UK pledges to help destroy Syria chemicals

Foreign Office says Britain will transport and dispose of 150 tonnes of industrial-grade stockpiled chemicals.

    UK pledges to help destroy Syria chemicals
    A Royal Navy Vessel will provide protection to Danish and Norwegian cargo ships removing the chemicals [Reuters]

    Britain's Foreign Office has said it will help the international mission to destroy Syria's chemical weapons arsenal by destroying 150 tonnes of industrial-grade stockpiled chemicals at a commercial facility.

    The announcement on Friday means the UK joins the United States, Russia, China, Denmark, Norway and Finland, all of which are already committed to the mission.

    The Foreign and Commonwealth Office (FCO) said the chemicals will be shipped to the UK before being transferred to a commercial site to be incinerated and destroyed.

    “The international mission to destroy Syria’s chemical weapons programme is essential to ensure that [Syrian president Bashar al] Assad can never again use these horrific weapons to murder his own people," an FCO statement said.

    “The UK...will be playing its part in this mission over the coming weeks and months."

    It added that it will give specialist equipment to help transport chemicals to the US and to aid the destruction at sea of some of the most toxic chemical weapons.

    Navy protection

    The UK will only be handling the chemicals on its shores, not fully-formed chemical weapons.

    “It is important to stress that these are chemicals, not chemical weapons," the statement said. 

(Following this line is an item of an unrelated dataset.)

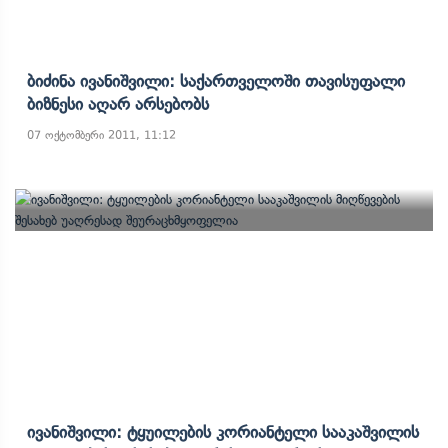
Ბიძინა Ივანიშვილი: Საქართველოში Თავისუფალი
Ბიზნესი Აღარ Არსებობს
07 ოქტომბერი 2011, 11:12
Ივანიშვილი: Ტყუილების Კორიანტელი Სააკაშვილის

    "They do not contain explosives. The chemicals will be sealed in standard industrial containers to international standards.”

    The type of chemicals being shipped are similar to those used in the British pharmaceutical industry and so facilities already exist for their destruction.

    In addition, a Royal Navy Vessel will provide protection to Danish and Norwegian cargo ships in international waters when removing the entire chemical stockpile from Syria by sea.